È salito sul palco dell’Ariston rivoltando completamente le carte in tavola, con un pezzo fuori dagli schemi, liberatorio, scanzonato, ribelle. Chitarre distorte, elogio dell’estremo, zero conformismo: Achille Lauro, romano, classe ‘90, passa dal trap al rock’n’roll shoccando in bene o in male critica e pubblico. Un’onda d’urto fortissima, quella di Rolls Royce, che, al di là dei giudizi, di certo scompagina il bon ton sanremese senza mezze misure.
“Vogliamo diventare come gli Oasis. Essere qui è un sogno”, ha detto ai giornalisti del Palafiori di Sanremo in compagnia del suo chitarrista Boss Doms. “Proponiamo un nuovo rock’n’roll rivisitato in chiave moderna. Vasco? Per noi è un onore essergli anche solo lontanamente paragonati”.
Un brano, come raccontano, nato viaggiando in van e poi costruito isolandosi in una villa con tutta la squadra di produzione e altri artisti, proprio come fecero i The Doors. “In questo modo creiamo musica senza subire contaminazioni o distrarci, facendo solo quello che ci piace”.
Il testo è un calderone di richiami e citazioni alla vita senza limiti delle star, tra Marylin Monroe, l’alta moda in via del Corso, Elvis Presley e i “dannati” del Club 27: Jimi Hendrix, Jim Morrison e Amy Whinehouse. “Mi ispiro a loro dal punto di vista artistico”, spiega Lauro. “Ma l’idea alla base era di creare un testo generazionale, perché tutti si meriterebbero un’esistenza degna. Per questo cantiamo ‘voglio una vita così’”.
Rock’n’roll, si diceva, e anche twist and shout. Il rap da cui Lauro è partito sarebbe forse stata un’arma a doppio taglio per Sanremo? “È molto soggettivo – risponde lui -, di certo alcuni artisti possono permettersi questo percorso, altri no. Personalmente io non sarei venuto a fare un brano rap trap, per questo ho approfittato del nuovo filone rock. Sanremo è un quadretto in cui ci va un certo tipo di musica, mentre il rap va ospitato in un contesto più underground”.
Ma con Lauro non sono approdati all’Ariston solo i tatuaggi sulla faccia. Anche l’auto-tune – il particolare software di manipolazione dell’audio - ha fatto la sua comparsa sullo sfondo dell’orchestra: “Per noi è uno strumento stiloso, una scelta. Cerchiamo sempre di portare il massimo dell’innovazione. In questa canzone abbiamo sette secondi di auto-tune, ma lo odio, perché su quel palco non sai mai cosa possa succedere. Al di là delle battute, non vedo l’ora di tornare in studio e sperimentare ancora”.

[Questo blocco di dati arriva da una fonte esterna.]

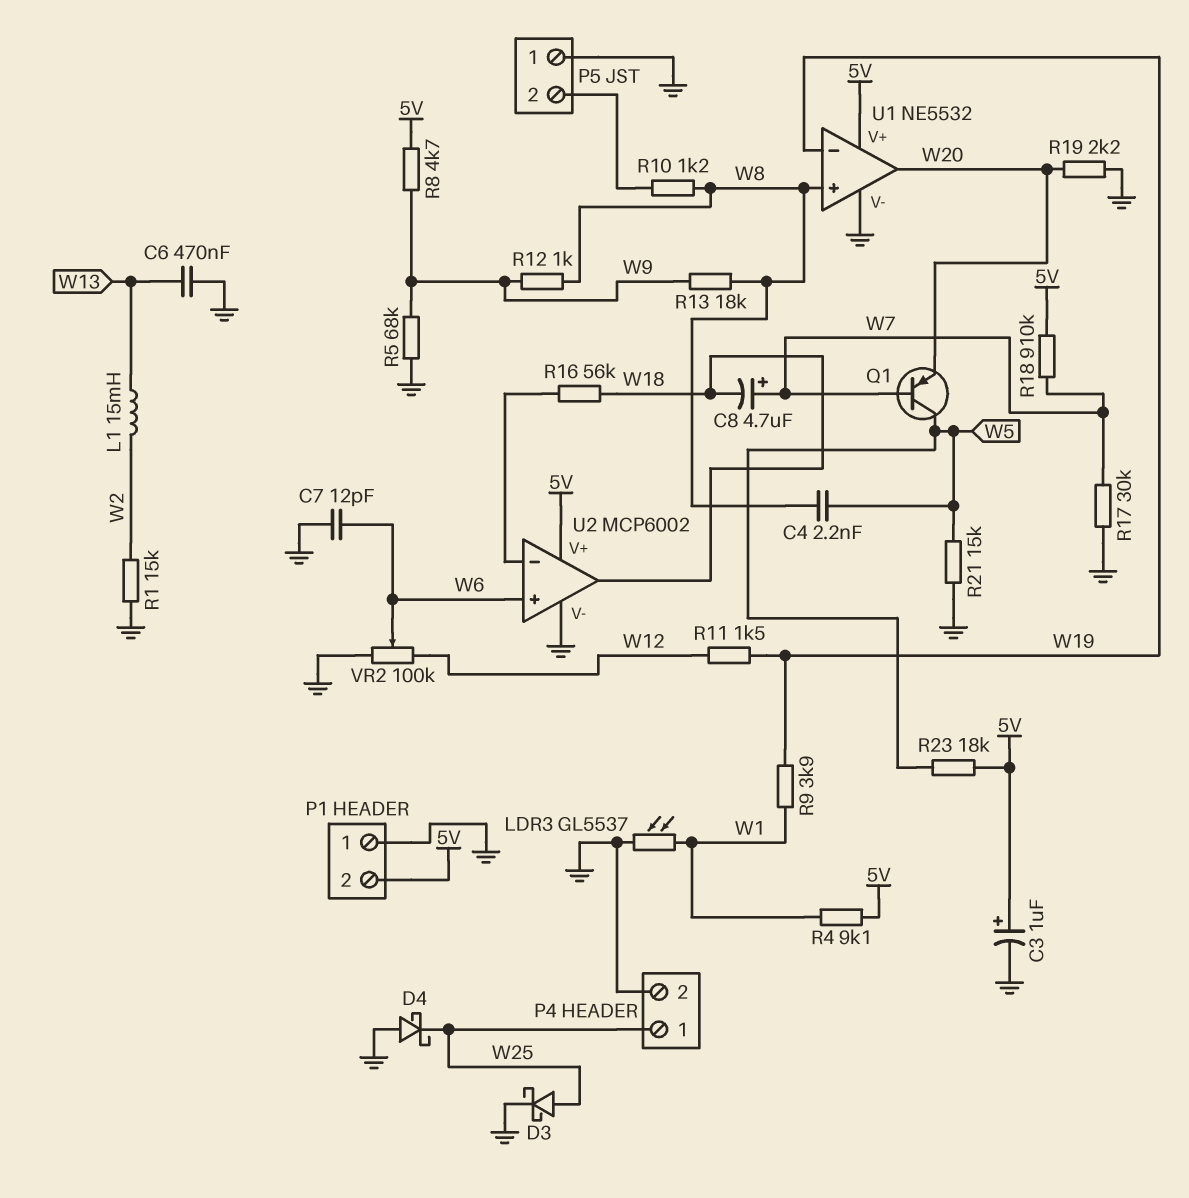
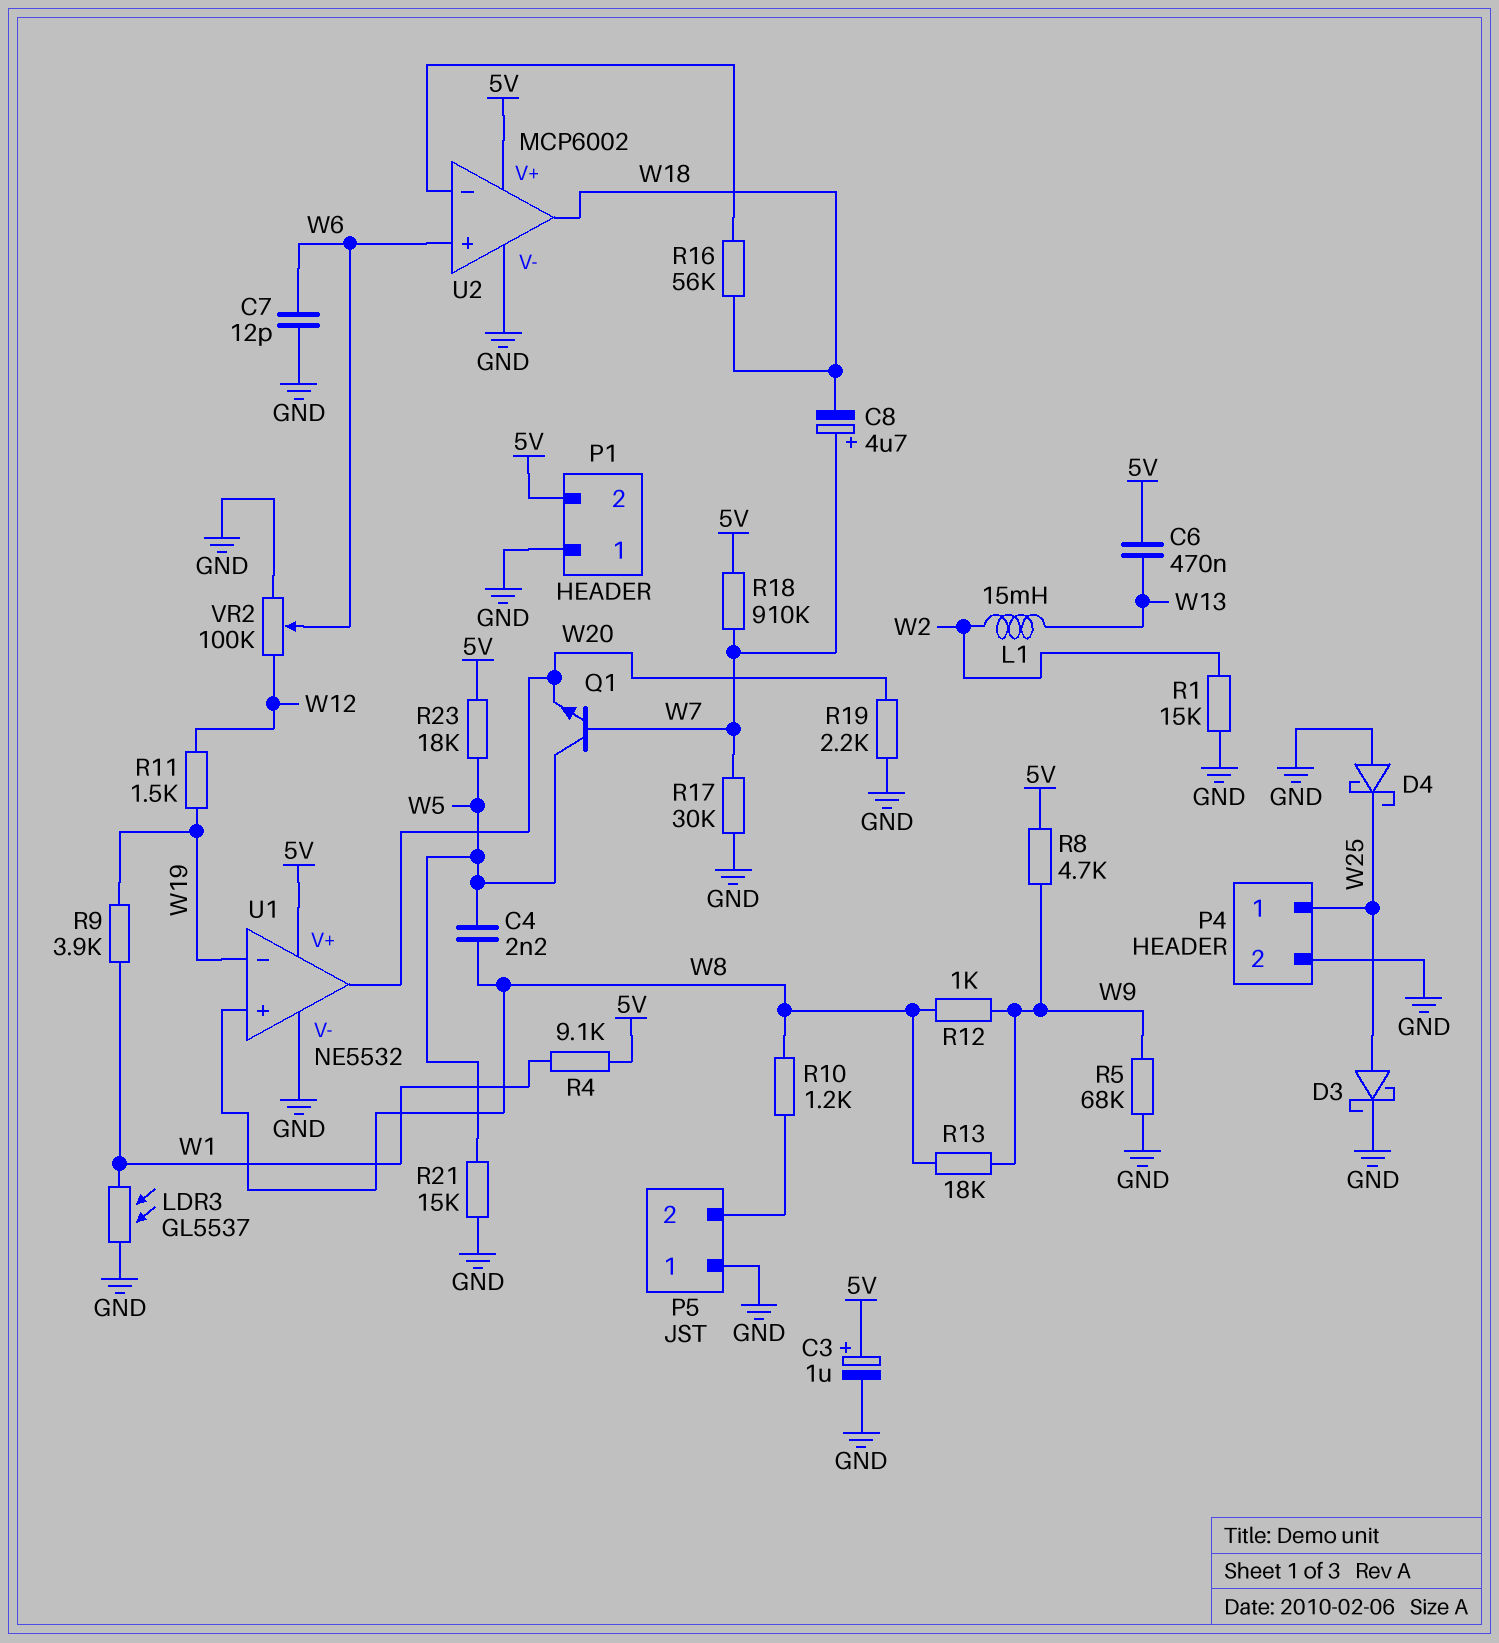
C6: 470nF (GND, W13) -> 470nF (5V, W13)
Q1: PNP (B W7, C W5, E W20) -> NPN (B W7, C W5, E W20)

Intanto c’è grande aspettativa per il duetto con Morgan, un artista “con la a maiuscola”, lo definisce Lauro, “una vera star”.
Ma la vena creativa del cantautore romano non finisce qui. Per Rizzoli è anche uscito il suo primo libro, Sono io Amleto: “Le mie canzoni in fondo sono delle piccole storie, soprattutto nei miei primi dischi. Ho sempre raccontato come mi sentivo e cosa vivevo. E, chissà, spero che questo libro possa avere dei risvolti cinematografici”.